Dr. Thomas Christian van Dijk
Julius-Maximilians-Universität Würzburg, Institut für Informatik, Lehrstuhl für Informatik I, Am Hubland, 97074 Würzburg

The use of crowdsourcing provides a big opportunity for many sciences, such as geographic information science and the digital humanities. A particular application that has seen a big boom of crowd projects is the extraction of information from historical documents, since this involves many problems that continue to elude fully‐automatic solutions. Numerous projects have sprung up, some with notable success (such as GB1900, Transkribus and Maps‐in‐the‐Crowd). However, the use of volunteered information comes with major concerns about data quality.

In this project we investigate novel methods for quality assessment in crowdsourcing projects: not just checking the quality at the end, but viewing the entire crowdsourcing process as a computation where we need to be careful about data quality throughout. In doing so, we open up a range of mathematical and algorithmic techniques, including Bayesian modelling, optimal task selection based on active learning, and sensitivity analysis. Our prior experience indicates that this is not only of theoretical interest, but will indeed result in practically useful systems that outperform ad‐hoc approaches. Building on our current project about smart crowdsourcing for information extraction from old maps, we again take historical material as the main source of our experimental material. However, this time we also consider more modern data, which serves two purposes. Firstly, this brings us closer to the other projects in the priority programme. Secondly, the methodology we have developed so far (and will continue to develop) is generally applicable: we will validate this by applying it more broadly.
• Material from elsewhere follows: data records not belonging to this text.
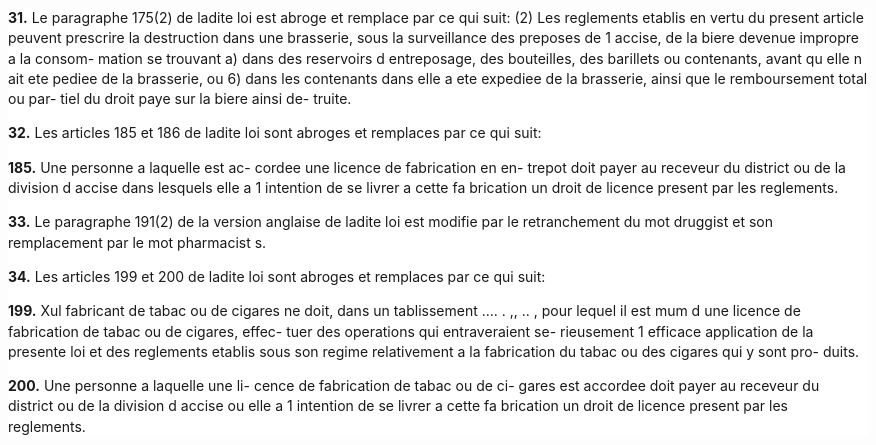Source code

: **31.** Le paragraphe 175(2) de ladite loi
est abroge et remplace par ce qui suit:
(2) Les reglements etablis en vertu
du present article peuvent prescrire la
destruction dans une brasserie, sous la
surveillance des preposes de 1 accise, de
la biere devenue impropre a la consom-
mation se trouvant
a) dans des reservoirs d entreposage,
des bouteilles, des barillets ou
contenants, avant qu elle n ait ete
pediee de la brasserie, ou
6) dans les contenants dans
elle a ete expediee de la brasserie,
ainsi que le remboursement total ou par-
tiel du droit paye sur la biere ainsi de-
truite.

**32.** Les articles 185 et 186 de ladite loi
sont abroges et remplaces par ce qui suit:

**185.** Une personne a laquelle est ac-
cordee une licence de fabrication en en-
trepot doit payer au receveur du district
ou de la division d accise dans lesquels
elle a 1 intention de se livrer a cette fa
brication un droit de licence present par
les reglements.

**33.** Le paragraphe 191(2) de la version
anglaise de ladite loi est modifie par le
retranchement du mot druggist et son
remplacement par le mot pharmacist s.

**34.** Les articles 199 et 200 de ladite loi
sont abroges et remplaces par ce qui suit:

**199.** Xul fabricant de tabac ou de
cigares ne doit, dans un tablissement
.... . ,, .. ,
pour lequel il est mum d une licence de
fabrication de tabac ou de cigares, effec-
tuer des operations qui entraveraient se-
rieusement 1 efficace application de la
presente loi et des reglements etablis sous
son regime relativement a la fabrication
du tabac ou des cigares qui y sont pro-
duits.

**200.** Une personne a laquelle une li-
cence de fabrication de tabac ou de ci-
gares est accordee doit payer au receveur
du district ou de la division d accise ou
elle a 1 intention de se livrer a cette fa
brication un droit de licence present par
les reglements.
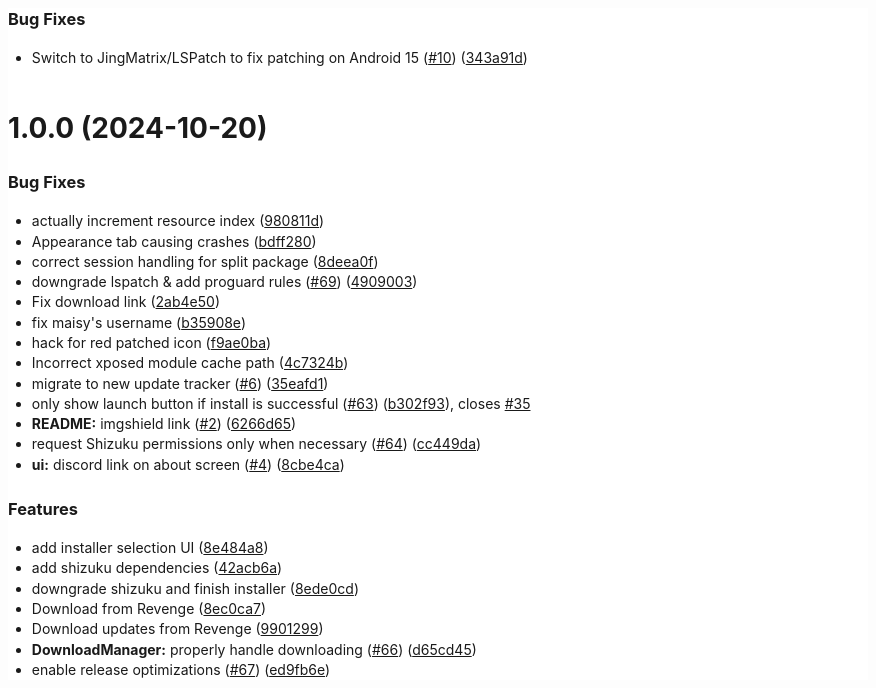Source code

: 
### Bug Fixes

* Switch to JingMatrix/LSPatch to fix patching on Android 15 ([#10](https://github.com/revenge-mod/revenge-manager/issues/10)) ([343a91d](https://github.com/revenge-mod/revenge-manager/commit/343a91d83c3e394c3cd6e396de5d4a33a5ae3dbe))

# 1.0.0 (2024-10-20)


### Bug Fixes

* actually increment resource index ([980811d](https://github.com/revenge-mod/revenge-manager/commit/980811d4107acf425d689b3f0b831e58d064b1a4))
* Appearance tab causing crashes ([bdff280](https://github.com/revenge-mod/revenge-manager/commit/bdff280e29a6cb316ac8ad936621281c8c1f8c18))
* correct session handling for split package ([8deea0f](https://github.com/revenge-mod/revenge-manager/commit/8deea0fed3fa6b53ac5db236404052367e4dc960))
* downgrade lspatch & add proguard rules ([#69](https://github.com/revenge-mod/revenge-manager/issues/69)) ([4909003](https://github.com/revenge-mod/revenge-manager/commit/4909003439b4cc86b15c338c641528d3cce9a81a))
* Fix download link ([2ab4e50](https://github.com/revenge-mod/revenge-manager/commit/2ab4e501632683ea6995c41fff419180999935c1))
* fix maisy's username ([b35908e](https://github.com/revenge-mod/revenge-manager/commit/b35908eb4441404cf6ccf5c498ddc9de0eb64267))
* hack for red patched icon ([f9ae0ba](https://github.com/revenge-mod/revenge-manager/commit/f9ae0ba7051b53b172a535e938c876286834c6d4))
* Incorrect xposed module cache path ([4c7324b](https://github.com/revenge-mod/revenge-manager/commit/4c7324bc2cdf88a6d829cf7cfe1082829dcc3b11))
* migrate to new update tracker ([#6](https://github.com/revenge-mod/revenge-manager/issues/6)) ([35eafd1](https://github.com/revenge-mod/revenge-manager/commit/35eafd120787139d1673254dc713aa097f8ea566))
* only show launch button if install is successful ([#63](https://github.com/revenge-mod/revenge-manager/issues/63)) ([b302f93](https://github.com/revenge-mod/revenge-manager/commit/b302f93e3ea643f83c5f6426017b1a9976998a67)), closes [#35](https://github.com/revenge-mod/revenge-manager/issues/35)
* **README:** imgshield link ([#2](https://github.com/revenge-mod/revenge-manager/issues/2)) ([6266d65](https://github.com/revenge-mod/revenge-manager/commit/6266d65f1a08cf9201195c0310567a72cd9cf079))
* request Shizuku permissions only when necessary ([#64](https://github.com/revenge-mod/revenge-manager/issues/64)) ([cc449da](https://github.com/revenge-mod/revenge-manager/commit/cc449da39d02eb9cfc91adb6bdd17230fa5390cd))
* **ui:** discord link on about screen ([#4](https://github.com/revenge-mod/revenge-manager/issues/4)) ([8cbe4ca](https://github.com/revenge-mod/revenge-manager/commit/8cbe4ca6e37dbc1faef4d1f4a6b414ebffe2dc42))


### Features

* add installer selection UI ([8e484a8](https://github.com/revenge-mod/revenge-manager/commit/8e484a8e969b3e68da3b033122a36f856d2ac2f9))
* add shizuku dependencies ([42acb6a](https://github.com/revenge-mod/revenge-manager/commit/42acb6a534a39553ea188f70d5b793c207550efb))
* downgrade shizuku and finish installer ([8ede0cd](https://github.com/revenge-mod/revenge-manager/commit/8ede0cdc861fa7883f4f3872168ab45155002b21))
* Download from Revenge ([8ec0ca7](https://github.com/revenge-mod/revenge-manager/commit/8ec0ca729826c720c2733f02b1160465fb2259ae))
* Download updates from Revenge ([9901299](https://github.com/revenge-mod/revenge-manager/commit/9901299a16d5901f4681dc70cd0ee375bfc1874c))
* **DownloadManager:** properly handle downloading ([#66](https://github.com/revenge-mod/revenge-manager/issues/66)) ([d65cd45](https://github.com/revenge-mod/revenge-manager/commit/d65cd45a829c1b136ea704840de70deb5b64419a))
* enable release optimizations ([#67](https://github.com/revenge-mod/revenge-manager/issues/67)) ([ed9fb6e](https://github.com/revenge-mod/revenge-manager/commit/ed9fb6e80535d2c73eea6d112f7366debe595fc3))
Fruitful applications include image recognition tasks (such as those encountered in the ENAP and COVMAP projects) and information extraction from microblogs ([EVA‐VGI]).

Through this project, we will arrive at a more refined understanding of how the power of crowdsourcing can be harnessed – by paying specific attention to the quality of data as it moves through a project, and designing algorithmically‐supported processes to guide it.